Snippet: Lorenzo Silva’s “They will remember your name”

Lorenzo Silva, Recordarán tu nombre [They will remember your name], 2017, 496 p.

Publisher’s summary:

In this novel Lorenzo Silva narrates in the first person how he discovered one of the most heroic and tragic moments of Spanish history, surprisingly forgotten by nearly everybody. A key event marked by the antagonism between two men. The history of the military coup in Barcelona on July 19, 1936, the General Goded’s challenge of the republican legality, and General Aranguren’s, the top responsible of the Guardia Civil, decision, who chose to defend democracy.

Aranguren’s refusal to collaborate with the coup and his faithfulness to the Republic are part of our history, but a part that is seldom narrated. And the fact that this is one of our least known and most awkward episodes turns it into one of the best stories that the literature on the Civil War can give us.

This is the story of a forgotten hero.
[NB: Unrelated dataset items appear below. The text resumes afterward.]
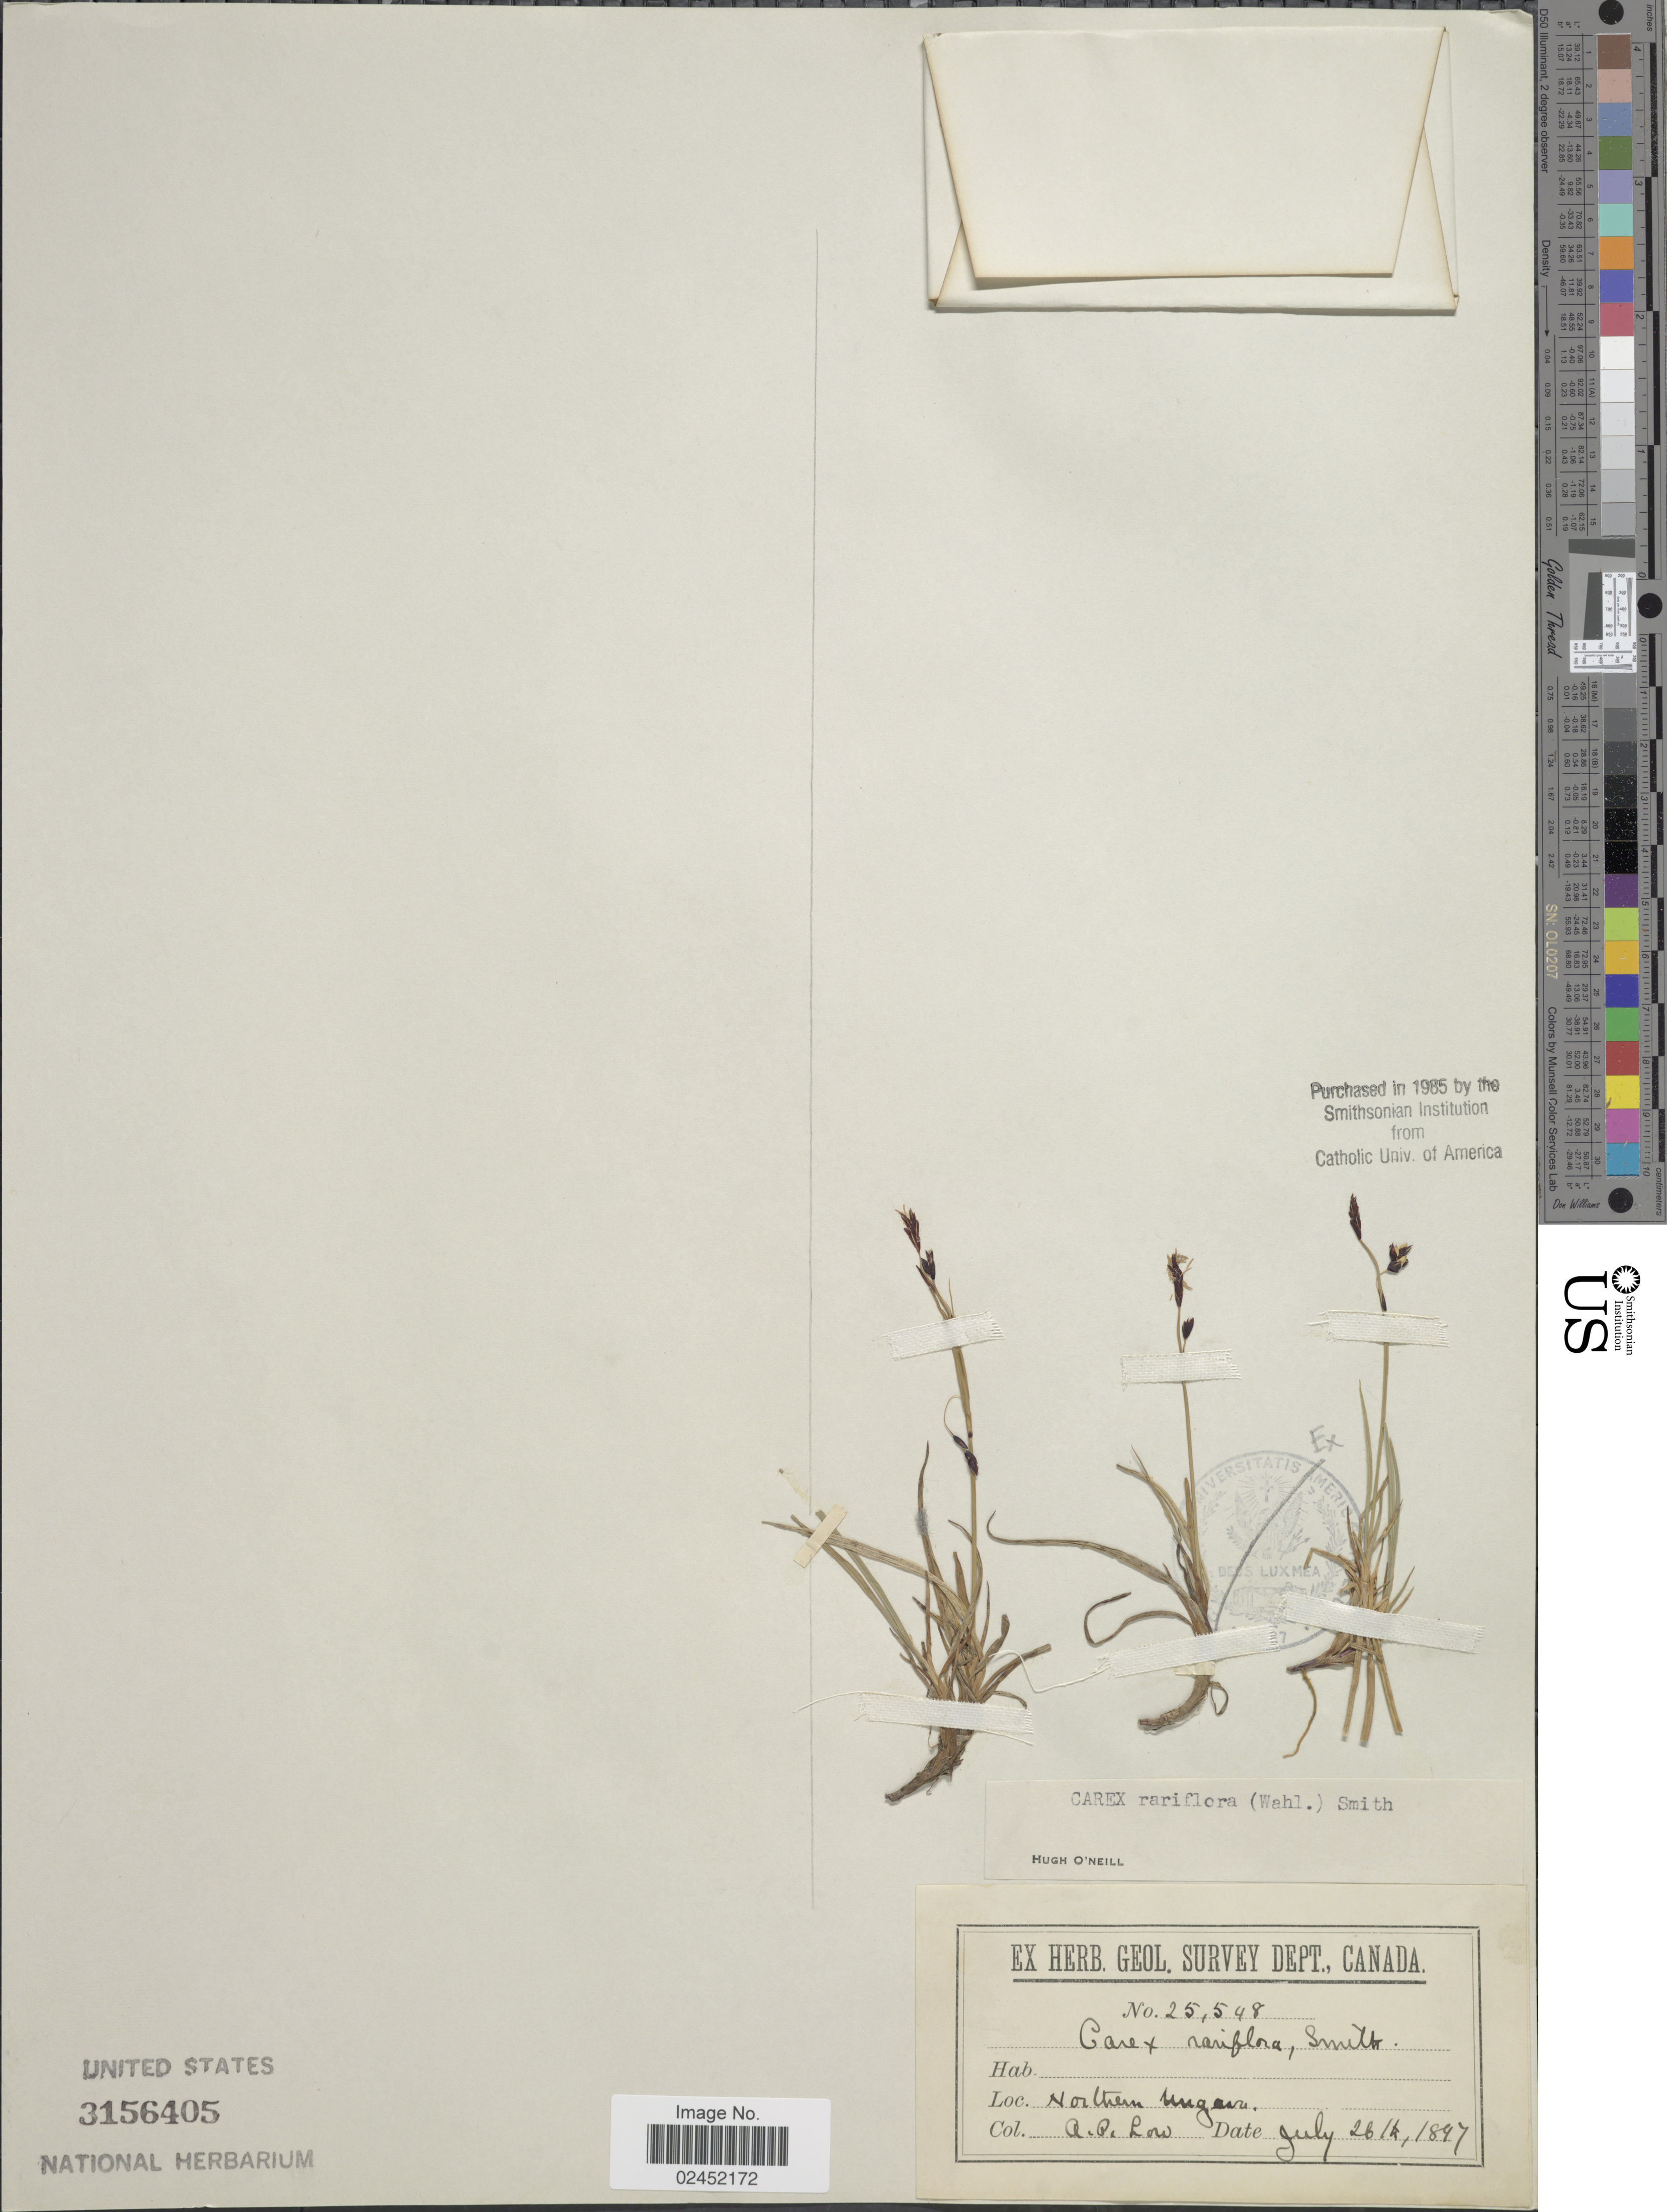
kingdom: Plantae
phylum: Tracheophyta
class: Liliopsida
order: Poales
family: Cyperaceae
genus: Carex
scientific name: Carex rariflora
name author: (Wahlenb.) Sm.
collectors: A. Low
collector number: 25548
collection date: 1847-07-26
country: Canada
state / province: Quebec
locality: Northern Ungava.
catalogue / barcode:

A man who was able to set loyalty and his sense of duty before the orders of those who would end up in power.

The critic Jordi Amat agrees that the General Aranguren is a fascinating figure and that Silva managed to collect quite a lot of important material in his book, but he doubts that it works as a novel:

“He soaked in the best bibliography, he talked to the descendants of the protagonist and he searched the archives. … As a biographic reconstruction, the book works. … More doubtful, on the other hand, is to determine if the transformation of this information is a magnetic narrative artefact as pretended by a good novel. The story couldn’t be more forceful and had to be explained, but so much meticulousness tires the reader because the commotion of the facts lies, above all, not in the precision but in the effectiveness with which they are reworked.”

This blogger enjoyed some of Silva’s crime novels in the past. There is 2015 post on one of his books.

At the same time as Silva’s novel, there appeared Sonsoles Ónega’s Después del amor, set also in the Barcelona of the Spanish Civil War (blog post).